━━━ Records provided

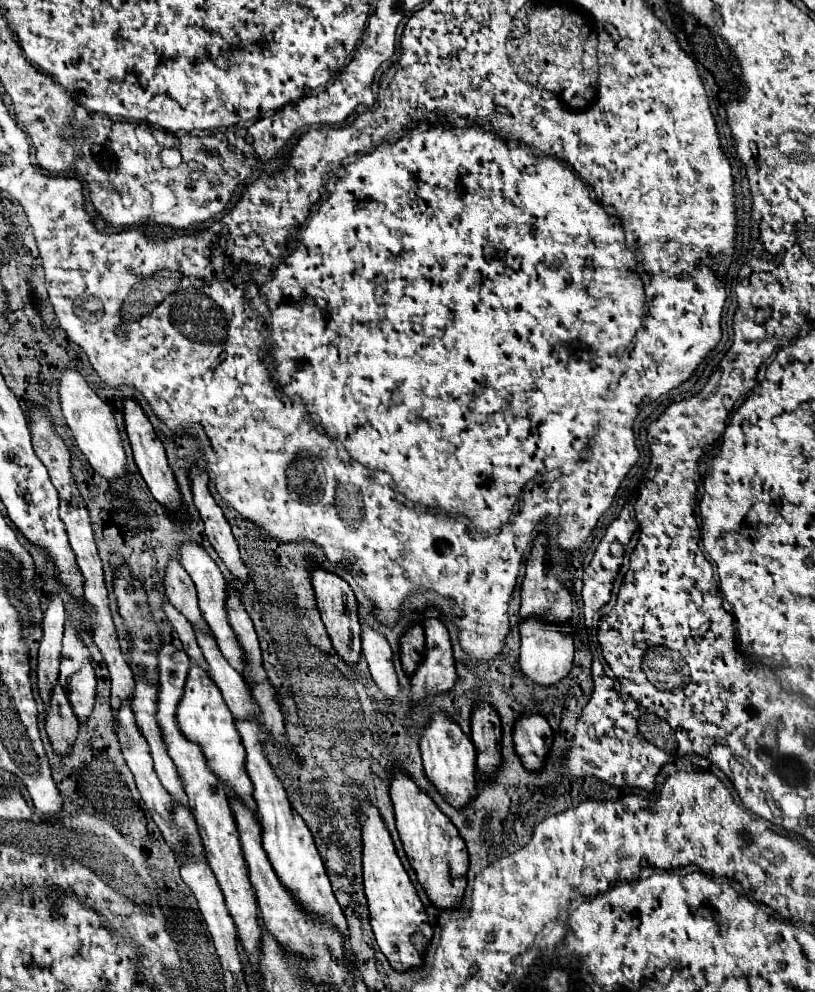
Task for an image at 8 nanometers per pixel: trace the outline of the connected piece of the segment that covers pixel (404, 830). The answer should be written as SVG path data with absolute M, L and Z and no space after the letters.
M399 769L393 771L391 799L395 805L397 831L399 831L403 849L427 897L437 909L459 909L465 887L467 887L469 857L467 857L467 847L459 837L455 825L435 807L431 797L419 791L419 787Z

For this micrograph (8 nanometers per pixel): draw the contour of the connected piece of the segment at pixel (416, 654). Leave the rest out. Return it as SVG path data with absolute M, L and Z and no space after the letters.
M415 625L401 639L401 663L403 663L403 671L409 677L421 665L423 653L425 653L425 633L421 625Z

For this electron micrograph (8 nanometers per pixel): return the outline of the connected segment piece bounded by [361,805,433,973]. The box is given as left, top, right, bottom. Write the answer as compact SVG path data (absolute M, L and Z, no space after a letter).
M373 805L365 807L365 811L361 813L361 823L363 823L363 879L365 879L365 895L369 901L371 929L375 933L375 939L377 939L383 955L387 957L389 965L395 971L405 973L409 969L423 965L423 957L411 943L411 935L421 933L427 941L431 941L433 927L427 919L425 907L419 899L407 871L403 869L403 865L395 853L395 845L389 837L389 831L385 829L383 819L381 819L379 811L375 811Z

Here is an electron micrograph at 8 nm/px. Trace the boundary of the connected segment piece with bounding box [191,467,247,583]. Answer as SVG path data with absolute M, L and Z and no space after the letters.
M191 467L191 489L193 489L193 499L195 505L201 513L201 519L205 523L205 535L209 539L209 543L213 545L213 549L217 551L219 559L227 565L227 569L241 581L247 583L247 567L243 565L241 557L239 557L239 547L237 541L231 533L231 527L227 523L227 519L223 517L223 511L219 509L219 505L213 501L209 489L207 489L207 473Z

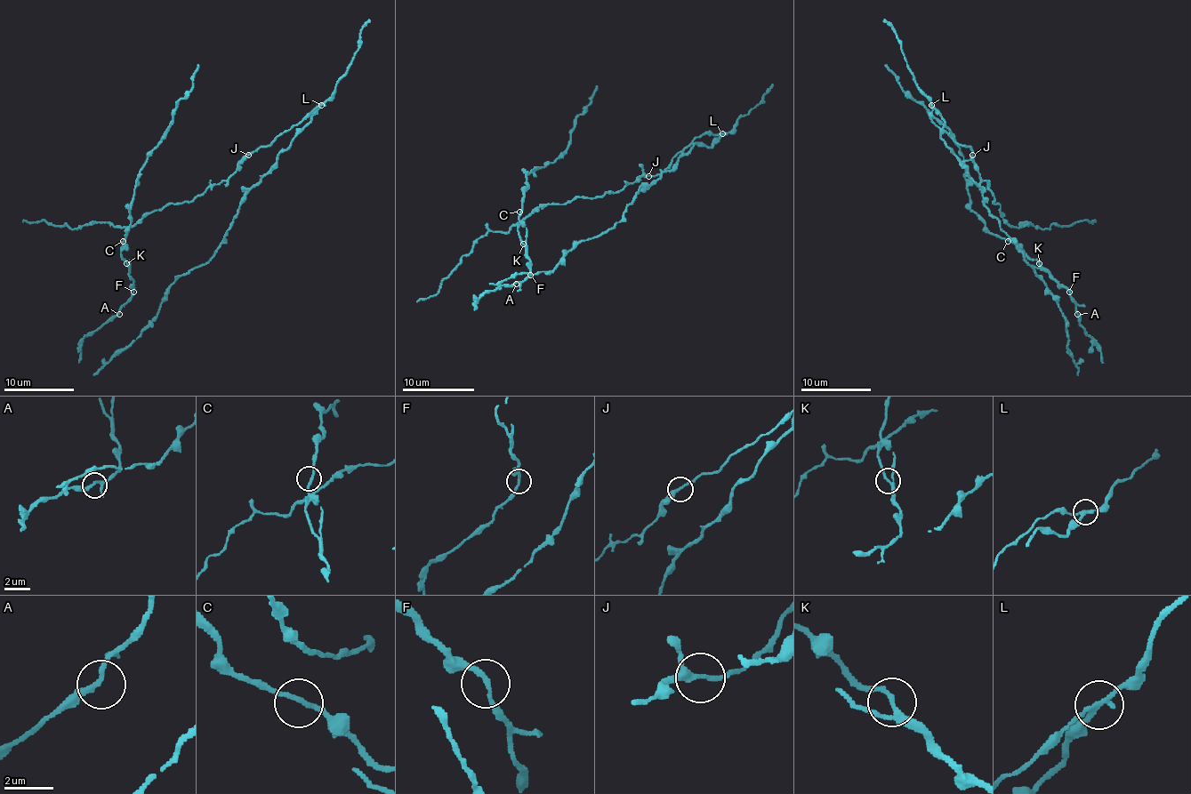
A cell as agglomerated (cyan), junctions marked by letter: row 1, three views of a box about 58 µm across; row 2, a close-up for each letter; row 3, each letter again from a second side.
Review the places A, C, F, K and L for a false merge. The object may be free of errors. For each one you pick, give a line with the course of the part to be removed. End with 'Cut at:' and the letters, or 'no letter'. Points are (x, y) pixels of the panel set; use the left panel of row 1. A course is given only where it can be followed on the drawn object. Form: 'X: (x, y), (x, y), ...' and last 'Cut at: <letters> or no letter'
L: (320, 104), (221, 183), (189, 202), (147, 212), (130, 227), (92, 221), (70, 228), (23, 220)
Cut at: L

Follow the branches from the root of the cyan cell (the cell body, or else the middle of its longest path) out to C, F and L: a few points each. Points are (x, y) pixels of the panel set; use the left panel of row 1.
C: (277, 138), (269, 145), (252, 151), (226, 180), (210, 185), (189, 202), (166, 204), (126, 227), (123, 241)
F: (277, 138), (189, 202), (166, 204), (126, 227), (121, 256), (133, 292)
L: (277, 138), (299, 124), (320, 104)

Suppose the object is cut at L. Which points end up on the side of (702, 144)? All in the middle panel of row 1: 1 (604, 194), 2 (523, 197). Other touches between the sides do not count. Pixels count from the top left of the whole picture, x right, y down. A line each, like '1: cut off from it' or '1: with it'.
1: cut off from it
2: with it

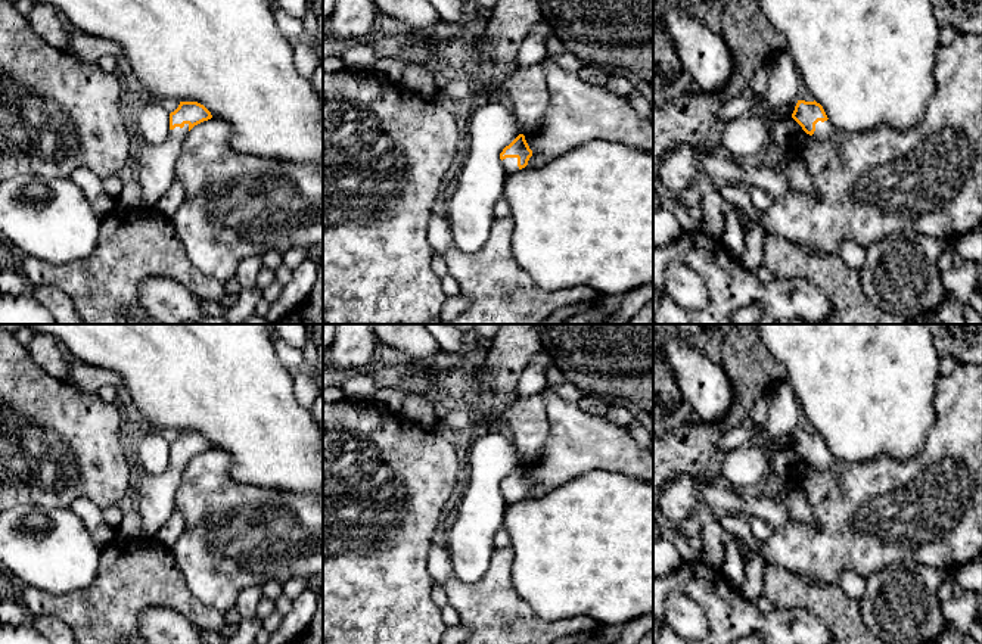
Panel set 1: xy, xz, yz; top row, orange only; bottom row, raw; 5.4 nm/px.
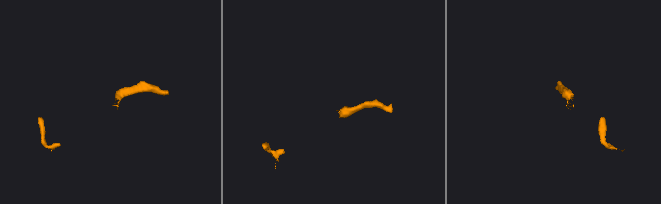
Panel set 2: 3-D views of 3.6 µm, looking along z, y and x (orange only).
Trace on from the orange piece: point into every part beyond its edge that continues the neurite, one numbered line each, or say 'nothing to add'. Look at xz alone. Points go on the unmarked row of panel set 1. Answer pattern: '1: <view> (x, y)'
1: xz (510, 494)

━━━━━━

▶ **Work instruction**
Your task is a word-for-word transcription of the entries, leaving out all pictures.

▶ **Exercise response**
Task for an image at 8 nanometers per pixel: trace the outline of the connected piece of the segment that covers pixel (404, 830). The answer should be written as SVG path data with absolute M, L and Z and no space after the letters.
M399 769L393 771L391 799L395 805L397 831L399 831L403 849L427 897L437 909L459 909L465 887L467 887L469 857L467 857L467 847L459 837L455 825L435 807L431 797L419 791L419 787Z

For this micrograph (8 nanometers per pixel): draw the contour of the connected piece of the segment at pixel (416, 654). Leave the rest out. Return it as SVG path data with absolute M, L and Z and no space after the letters.
M415 625L401 639L401 663L403 663L403 671L409 677L421 665L423 653L425 653L425 633L421 625Z

For this electron micrograph (8 nanometers per pixel): return the outline of the connected segment piece bounded by [361,805,433,973]. The box is given as left, top, right, bottom. Write the answer as compact SVG path data (absolute M, L and Z, no space after a letter).
M373 805L365 807L365 811L361 813L361 823L363 823L363 879L365 879L365 895L369 901L371 929L375 933L375 939L377 939L383 955L387 957L389 965L395 971L405 973L409 969L423 965L423 957L411 943L411 935L421 933L427 941L431 941L433 927L427 919L425 907L419 899L407 871L403 869L403 865L395 853L395 845L389 837L389 831L385 829L383 819L381 819L379 811L375 811Z

Here is an electron micrograph at 8 nm/px. Trace the boundary of the connected segment piece with bounding box [191,467,247,583]. Answer as SVG path data with absolute M, L and Z and no space after the letters.
M191 467L191 489L193 489L193 499L195 505L201 513L201 519L205 523L205 535L209 539L209 543L213 545L213 549L217 551L219 559L227 565L227 569L241 581L247 583L247 567L243 565L241 557L239 557L239 547L237 541L231 533L231 527L227 523L227 519L223 517L223 511L219 509L219 505L213 501L209 489L207 489L207 473Z

A cell as agglomerated (cyan), junctions marked by letter: row 1, three views of a box about 58 µm across; row 2, a close-up for each letter; row 3, each letter again from a second side.
Review the places A, C, F, K and L for a false merge. The object may be free of errors. For each one you pick, give a line with the course of the part to be removed. End with 'Cut at:' and the letters, or 'no letter'. Points are (x, y) pixels of the panel set; use the left panel of row 1. A course is given only where it can be followed on the drawn object. Form: 'X: (x, y), (x, y), ...' and last 'Cut at: <letters> or no letter'
L: (320, 104), (221, 183), (189, 202), (147, 212), (130, 227), (92, 221), (70, 228), (23, 220)
Cut at: L

Follow the branches from the root of the cyan cell (the cell body, or else the middle of its longest path) out to C, F and L: a few points each. Points are (x, y) pixels of the panel set; use the left panel of row 1.
C: (277, 138), (269, 145), (252, 151), (226, 180), (210, 185), (189, 202), (166, 204), (126, 227), (123, 241)
F: (277, 138), (189, 202), (166, 204), (126, 227), (121, 256), (133, 292)
L: (277, 138), (299, 124), (320, 104)

Suppose the object is cut at L. Which points end up on the side of (702, 144)? All in the middle panel of row 1: 1 (604, 194), 2 (523, 197). Other touches between the sides do not count. Pixels count from the top left of the whole picture, x right, y down. A line each, like '1: cut off from it' or '1: with it'.
1: cut off from it
2: with it

Panel set 1: xy, xz, yz; top row, orange only; bottom row, raw; 5.4 nm/px.
Panel set 2: 3-D views of 3.6 µm, looking along z, y and x (orange only).
Trace on from the orange piece: point into every part beyond its edge that continues the neurite, one numbered line each, or say 'nothing to add'. Look at xz alone. Points go on the unmarked row of panel set 1. Answer pattern: '1: <view> (x, y)'
1: xz (510, 494)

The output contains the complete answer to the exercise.